The 2017 Ventureburn Tech Startup Survey found that successful startup founders are still most likely to be white males from the Western Cape and that while the number of black startups in the country is up, they are struggling with 61% of black startups yet to generate an income because they are either still working on their concept or are still in the seed stage – compared to 30% of white startups.
In 2017 the I’M IN accelerator launched to help change the fortunes of black-owned tech startups.
“The I’M IN accelerator seeks to transform South Africa’s ICT sector by funding a pipeline of black-owned, high-growth potential startups,” says Bernard Moshabane, the accelerator’s growth hacking specialist and founder of PR & Digital Marketing Agency, The DefintivEdge.
I’M IN’s inaugural cohort launched in September 2017 with 10 startups. Earlier this year they announced that they intend to launch an all-women cohort of the programme.
A career in tech has only in the last 10 – 15 years become exciting to pursue
Moshabane says the good news is the tech sector is attracting more attention. “The lucrative opportunities in the tech sector coupled with the attractive work environment i.e. flexible hours/remote work is a big drawcard for young black students looking to decide what career path to pursue,” says Moshabane.
Despite this, much still has to be done to develop both the necessary tech skills needed and attract existing black tech talent into entrepreneurship.
One of the factors holding black entrepreneurs back is many cannot afford to take the leap into entrepreneurship because of the financial burden that it presents, says Moshabane.
“Our local startup ecosystem is in its infancy and funding opportunities for seed stage businesses are scarce, making it difficult for tech practioners to consider leaving their comfortable corporate jobs to risk it all by launching a startup of their own,” says Moshabane.
This is a major hurdle and one that is beginning to be considered more seriously. Standard Bank this year launched a campaign that aims to offer a “soft landing” for entrepreneurs. They are offering to provide young budding entrepreneurs with funding equivalent to as much as one year’s salary in order to encourage them to take the plunge and start their own business without the fear of losing their monthly income.
We speak to Moshabane about tech’s pipeline problem and possible solutions.

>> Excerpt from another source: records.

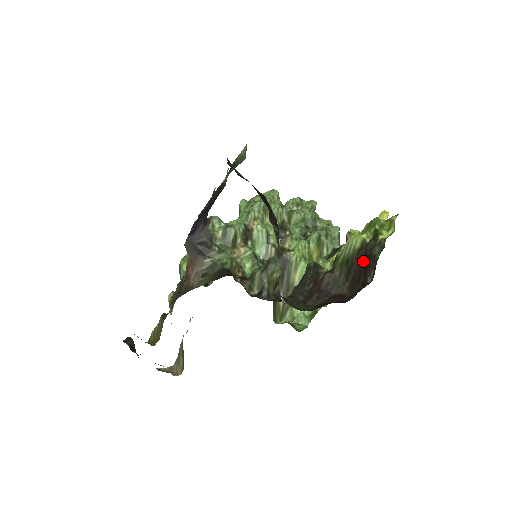
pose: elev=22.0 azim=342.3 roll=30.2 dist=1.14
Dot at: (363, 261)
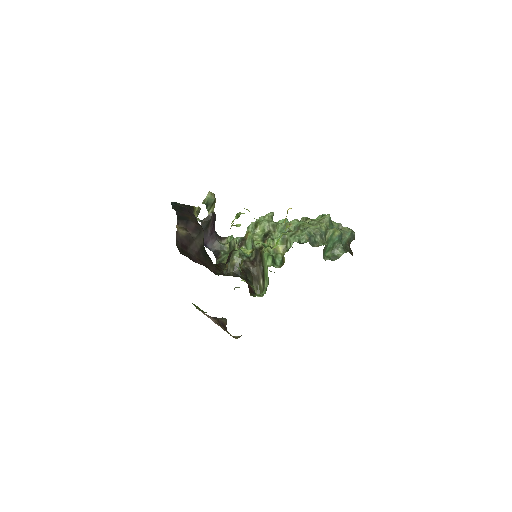
Dot at: occluded
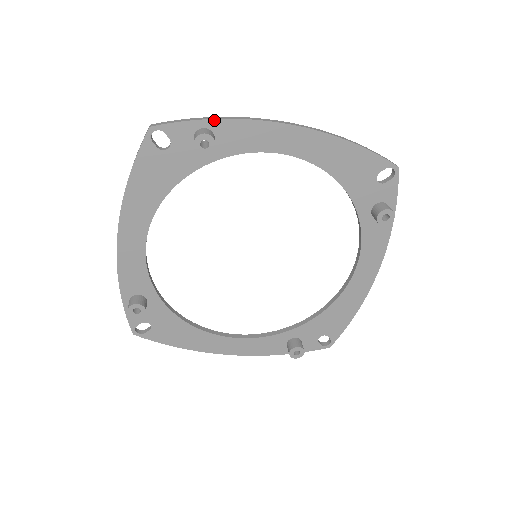
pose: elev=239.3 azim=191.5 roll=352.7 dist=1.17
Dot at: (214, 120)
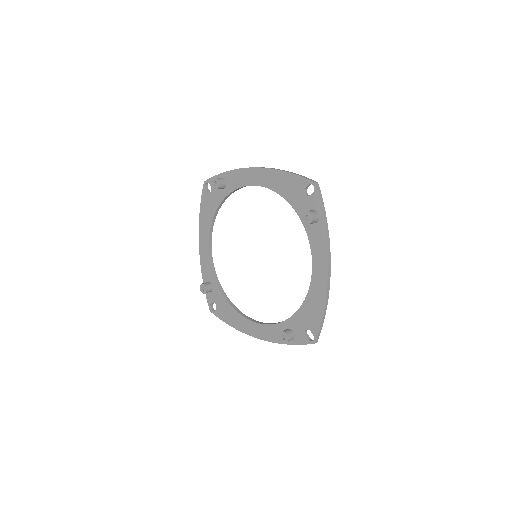
Dot at: (225, 173)
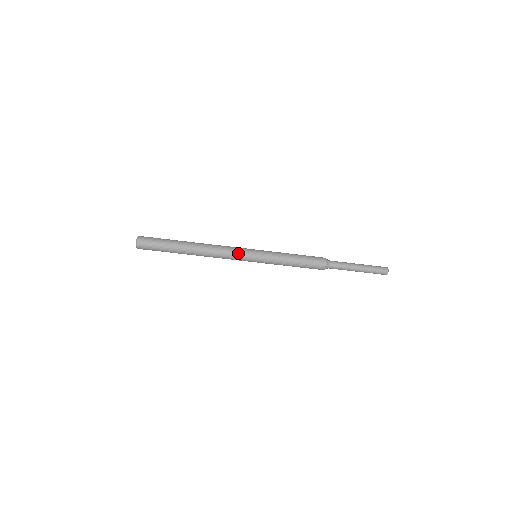
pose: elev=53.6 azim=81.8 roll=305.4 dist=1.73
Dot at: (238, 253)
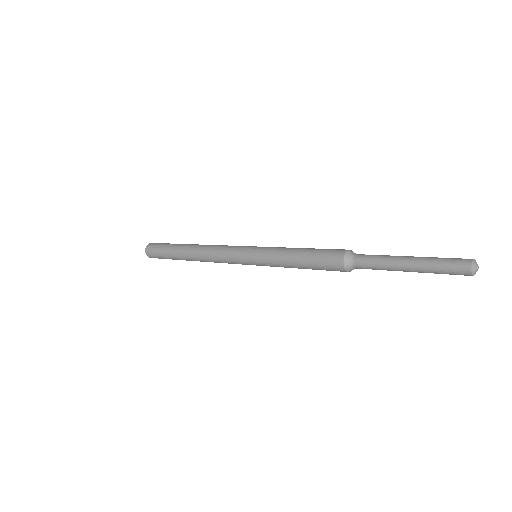
Dot at: (231, 260)
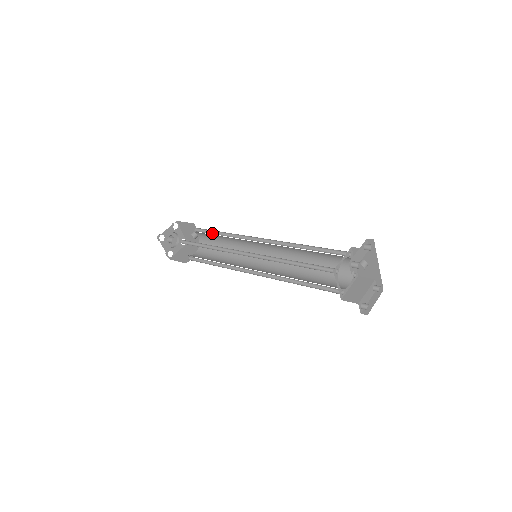
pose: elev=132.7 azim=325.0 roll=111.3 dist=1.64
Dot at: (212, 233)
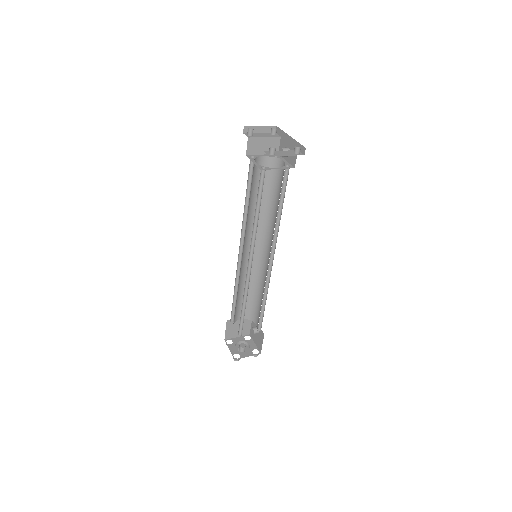
Dot at: (254, 300)
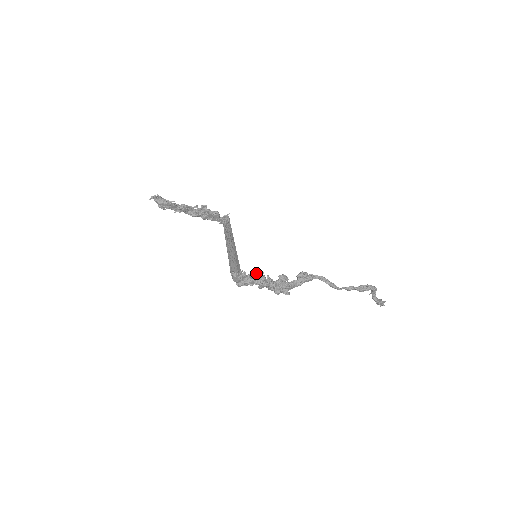
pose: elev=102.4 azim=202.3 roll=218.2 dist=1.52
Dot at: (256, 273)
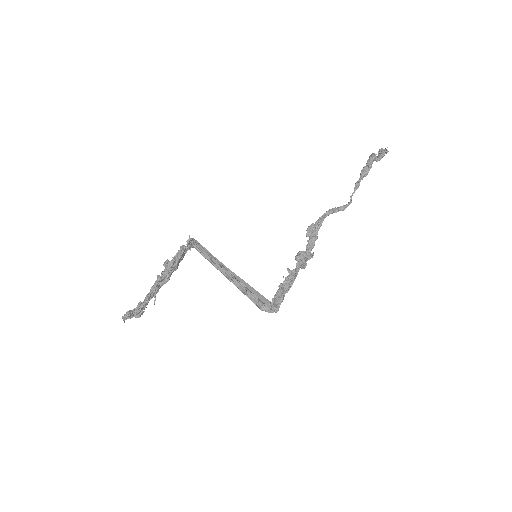
Dot at: (282, 291)
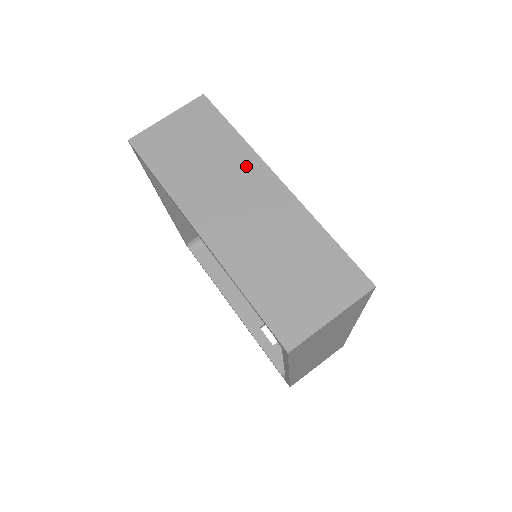
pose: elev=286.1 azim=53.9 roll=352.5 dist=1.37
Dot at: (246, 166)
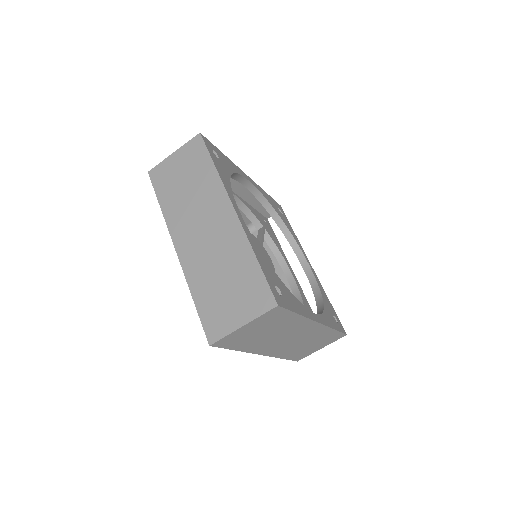
Dot at: (215, 196)
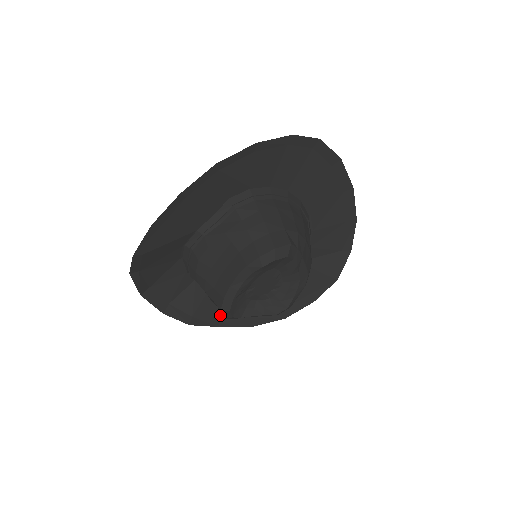
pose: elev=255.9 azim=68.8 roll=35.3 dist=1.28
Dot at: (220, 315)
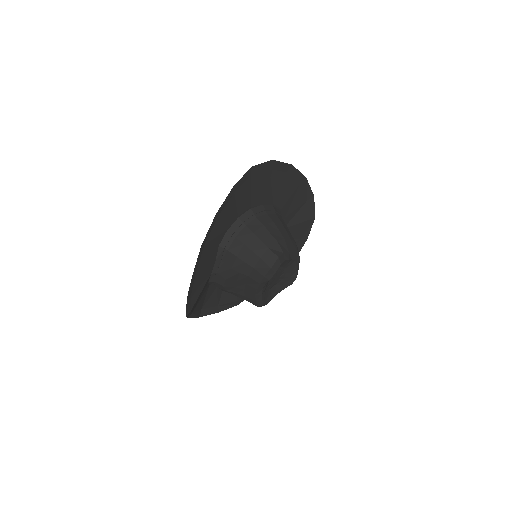
Dot at: occluded
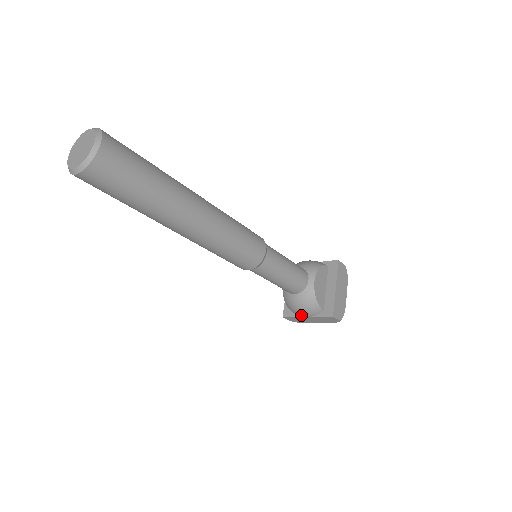
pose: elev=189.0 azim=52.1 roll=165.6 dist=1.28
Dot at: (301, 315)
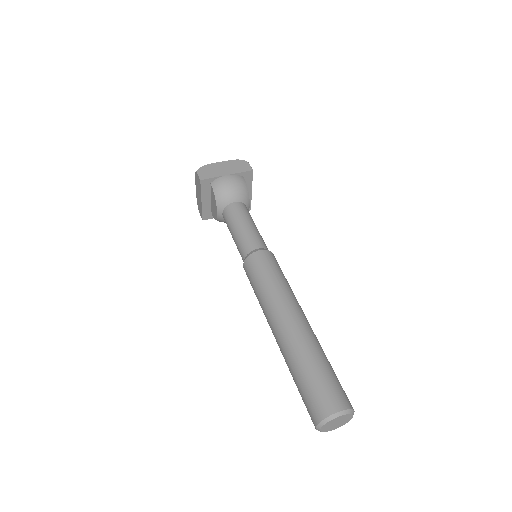
Dot at: occluded
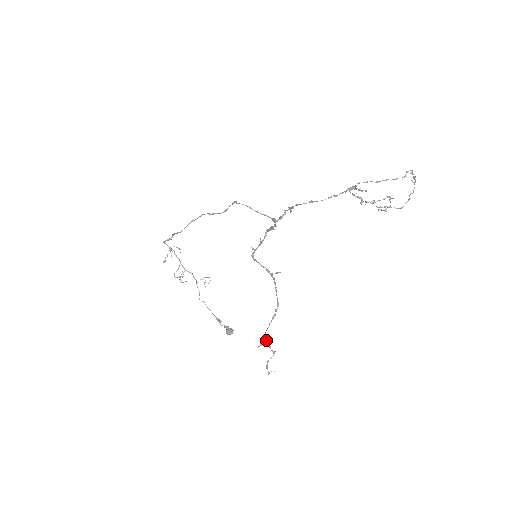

The local tech scene has previously been dominated by white, male-owned tech companies for a number of reasons, some of which include: the tech sector was only accessible to the lucky few that could afford to study IT-related courses at a tertiary level.
A career in tech has only in the last 10 – 15 years become exciting to pursue, meaning that only now are we seeing millennials in the tech space blossom, especially the few black aficionados.
Transformation has played a major role in putting a spotlight on the lack of black practitioners in tech and has motivated a number of corporations in telecommunications, ICT and banking to launch a number of initiatives targeted at developing young black talent to introduce into the tech sector.
Enterprise and supplier development has opened up the value chains of large corporations looking to transform their supply chain, specifically for small businesses who offer tech-related products and services.
Black techpreneurs who possess highly sought after development skills are now at the forefront of corporations seeking the latest enterprise solutions and smart innovations to use internally or even acquire and onsell onto their own customers. Multiple technology incubation programs and growth funds have also blossomed in recent years to assist black techpreneurs to build scalable solutions for high growth markets.
A lot of talent is held in the corporate world as a result of the high salaries and perks corporates generally offer to highly skilled tech practitioners, especially black tech practitioners.
Many black tech practitioners who possess 10+ years of work experience have responsibilities that require high paying salaries to maintain e.g. children in private schools, expensive bonds and cars, etc.
More corporates must explore how to use their enterprise and supplier development funding to unlock the seed funding space with lower thresholds for eligibility i.e. startups with great technology, but with little to no traction must qualify for such funding.
All in all, in order for the tech sector to see more startup success stories coming to the forefront (real startups making real revenues), investment into the development of tech skills and early stage tech startups must be a priority.